**Your assignment:** Extend the blog page about insider knowledge and passionate users, picking up after its last sentence.

**Page text:**
↓↓↓

If you don't have anything like that... get started. Ideally, your passionate users/fans will take over creating and propogating some of this. But since we're reverse-engineering passion here, to try to jumpstart things--make sure you have memes worth spreading! If you're the owner, founder, designer, lead singer, whatever... surely there's something interesting in your background. If you're the marketer, find something.

If you're sure there's honestly nothing the least bit interesting, scandalous, clever, or funny, make something! (But please don't make s*** up! Not today, when truth isn't as highly-valued as one might hope). In other words, have something worth discovering. Worth hunting for. Something a guy (or gal) could get whuffie for being the first to reveal at a cocktail party or user group.

Obviously not all insider knowledge is equal. A sex scandal involving the previous CTO probably isn't worth as much long-term value as the story about the user who -- through your product -- saved the lives of seven baby dolphins. If you don't have legends in your business, try to find some. Try to help encourage them. Your users are your best source of fascinating, memorable, amazing stories, but you'll never know unless you have a clear strategy for finding and capturing those stories.

Are you asking for user stories? Are you propogating stories? Are you embedding "secrets" that only the hard-core will discover? Easter eggs that everyone knows don't count for nearly as much as the stuff that's higher up the hard-core passionate users scale.

And if you don't know about the whole Scoble/cheerleader/Tom Cruise thing, then you're obviously not one of the true A-list insiders.
; )

Posted by Kathy on July 6, 2005 | Permalink


TrackBack URL for this entry:

Listed below are links to weblogs that reference I know something you don't:

» Tell Me About Your Peacock from To Wit
Creating Passionate Users talks about how great it makes us feel to be the first to know something . . . to have insider knowledge to share in conversations with our friends, our co-workers, even our grocery store clerk. There's something to be said a... [Read More]

Tracked on Jul 9, 2005 3:08:30 PM


Sadly, I think your whuffie score goes down for giving the wrong whuffie link. I think you wanted this one:



PS: I have a ThinkGeek t-shirt along the lines of the shirts you've described. It reads: "There are 10 kinds of people in the world. Those who understand binary, and those who don't." :)

Posted by: Dave Wood | Jul 6, 2005 10:26:44 PM

I'm such a loser! I fixed the link. Hey Dave, can I up my whuffie by saying that I now know what the flop-turn-river means? : )

↑↑↑

**Entries shown:**
↓↓↓

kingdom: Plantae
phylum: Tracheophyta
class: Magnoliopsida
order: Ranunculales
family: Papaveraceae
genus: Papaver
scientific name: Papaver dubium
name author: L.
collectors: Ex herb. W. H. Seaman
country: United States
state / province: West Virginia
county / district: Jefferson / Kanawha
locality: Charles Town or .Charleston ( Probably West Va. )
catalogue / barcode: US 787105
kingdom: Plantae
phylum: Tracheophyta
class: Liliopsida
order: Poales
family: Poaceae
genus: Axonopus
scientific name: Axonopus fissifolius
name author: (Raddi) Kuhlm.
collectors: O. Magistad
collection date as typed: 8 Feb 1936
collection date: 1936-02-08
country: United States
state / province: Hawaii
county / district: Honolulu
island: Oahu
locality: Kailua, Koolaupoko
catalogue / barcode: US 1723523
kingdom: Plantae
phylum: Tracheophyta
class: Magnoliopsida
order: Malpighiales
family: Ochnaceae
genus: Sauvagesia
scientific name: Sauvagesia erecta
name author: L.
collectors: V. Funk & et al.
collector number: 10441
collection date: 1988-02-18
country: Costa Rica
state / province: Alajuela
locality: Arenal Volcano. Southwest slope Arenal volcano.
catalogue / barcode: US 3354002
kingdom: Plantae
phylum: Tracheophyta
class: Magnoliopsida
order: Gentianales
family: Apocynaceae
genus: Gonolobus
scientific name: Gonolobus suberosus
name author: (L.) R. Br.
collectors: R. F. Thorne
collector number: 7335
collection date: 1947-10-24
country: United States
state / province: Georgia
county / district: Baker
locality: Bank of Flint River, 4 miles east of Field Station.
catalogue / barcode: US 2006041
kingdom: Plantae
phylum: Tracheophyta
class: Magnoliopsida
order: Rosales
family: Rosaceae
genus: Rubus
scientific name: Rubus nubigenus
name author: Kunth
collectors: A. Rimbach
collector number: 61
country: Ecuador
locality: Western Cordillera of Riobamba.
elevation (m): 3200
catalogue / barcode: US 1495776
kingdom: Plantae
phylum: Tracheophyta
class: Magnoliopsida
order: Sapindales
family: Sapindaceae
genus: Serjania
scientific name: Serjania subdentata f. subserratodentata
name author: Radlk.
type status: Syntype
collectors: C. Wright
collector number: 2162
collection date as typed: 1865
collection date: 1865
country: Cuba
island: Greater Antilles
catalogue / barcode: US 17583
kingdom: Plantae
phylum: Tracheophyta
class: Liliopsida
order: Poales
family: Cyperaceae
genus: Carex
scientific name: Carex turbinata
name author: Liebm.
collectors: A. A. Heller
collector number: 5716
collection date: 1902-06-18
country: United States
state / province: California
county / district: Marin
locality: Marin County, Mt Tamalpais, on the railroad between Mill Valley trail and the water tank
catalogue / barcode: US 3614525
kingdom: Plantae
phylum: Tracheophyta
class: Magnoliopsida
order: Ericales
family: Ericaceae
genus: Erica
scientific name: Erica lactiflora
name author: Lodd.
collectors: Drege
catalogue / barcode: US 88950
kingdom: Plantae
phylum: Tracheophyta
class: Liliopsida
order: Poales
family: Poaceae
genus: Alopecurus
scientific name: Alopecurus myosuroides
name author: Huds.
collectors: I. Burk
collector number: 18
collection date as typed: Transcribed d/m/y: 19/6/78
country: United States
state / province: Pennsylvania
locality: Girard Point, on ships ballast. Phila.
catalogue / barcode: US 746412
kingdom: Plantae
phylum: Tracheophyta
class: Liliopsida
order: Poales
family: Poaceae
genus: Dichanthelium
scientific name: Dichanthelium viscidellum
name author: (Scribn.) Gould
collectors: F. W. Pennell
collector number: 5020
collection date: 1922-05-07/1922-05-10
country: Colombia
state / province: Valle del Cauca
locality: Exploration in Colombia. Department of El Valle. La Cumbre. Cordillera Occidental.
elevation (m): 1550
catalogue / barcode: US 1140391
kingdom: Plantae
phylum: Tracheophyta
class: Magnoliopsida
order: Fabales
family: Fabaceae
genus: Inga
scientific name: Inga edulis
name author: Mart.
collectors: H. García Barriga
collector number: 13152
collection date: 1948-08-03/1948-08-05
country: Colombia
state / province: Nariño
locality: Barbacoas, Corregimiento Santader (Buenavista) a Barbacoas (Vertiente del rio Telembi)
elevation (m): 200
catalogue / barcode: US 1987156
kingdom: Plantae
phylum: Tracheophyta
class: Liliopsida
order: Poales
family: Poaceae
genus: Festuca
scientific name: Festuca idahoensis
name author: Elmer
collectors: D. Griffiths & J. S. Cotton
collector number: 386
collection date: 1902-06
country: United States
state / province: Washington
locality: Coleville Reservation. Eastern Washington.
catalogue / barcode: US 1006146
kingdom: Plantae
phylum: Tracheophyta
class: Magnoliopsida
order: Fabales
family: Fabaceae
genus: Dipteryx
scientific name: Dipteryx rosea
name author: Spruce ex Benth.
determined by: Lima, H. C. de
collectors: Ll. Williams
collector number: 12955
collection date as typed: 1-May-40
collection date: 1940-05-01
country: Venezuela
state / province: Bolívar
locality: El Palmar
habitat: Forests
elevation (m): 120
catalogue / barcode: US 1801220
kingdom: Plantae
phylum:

↑↑↑

**Output below:**
And for the last time Dave, stop reading the blog until your next two chapters are done.

Posted by: Kathy Sierra | Jul 6, 2005 10:38:30 PM

I read something like this recently- Identity Signals theory. ( http://smg.media.mit.edu/classes/IdentitySignals05/ )

"What makes a signal reliable? The simple answer is that a reliable signal is one that is beneficial to produce truthfully, yet prohibitively costly to produce falsely. Understanding the types of signals and systems that satisfy this condition is the basis of signaling theory."

Posted by: Lion Kimbro | Jul 7, 2005 12:52:58 AM

call me insightful. get an "insider" T...

Posted by: james governor | Jul 7, 2005 8:26:45 AM

Chris "The Long Tail" Anderson talks about "niche culture" in this post


which references a photo of Anil Dash in a (you guessed it!) T-shirt.

For us sad little B-list people, how about an explanatory link to the "Scoble/Cruise/cheerleaders" thing? Google is no help!

Posted by: Mike Duffy | Jul 8, 2005 3:23:50 PM

During the Bill Clinton era, I had a sweatshirt that said Friend of Bill and had a picture of William Shakespeare on it. I was shocked at the number of people who never "got it." I know I'm an egghead literature major, but come on...it's William Shakespeare. I wasn't running into many other friends of Bill, so when I found one, it was a kind of special connection.

Posted by: Shawn Lea | Jul 8, 2005 7:30:59 PM

Your t-shirt post and this one reminded me of the designs Rory Blyth has on his Cafe Press site at http://www.cafepress.com/neopoleon. Check out the warning on the "Binary - The Ultimate Answer" graphic.

Posted by: Bruce Krautbauer | Jul 14, 2005 8:05:30 PM

The comments to this entry are closed.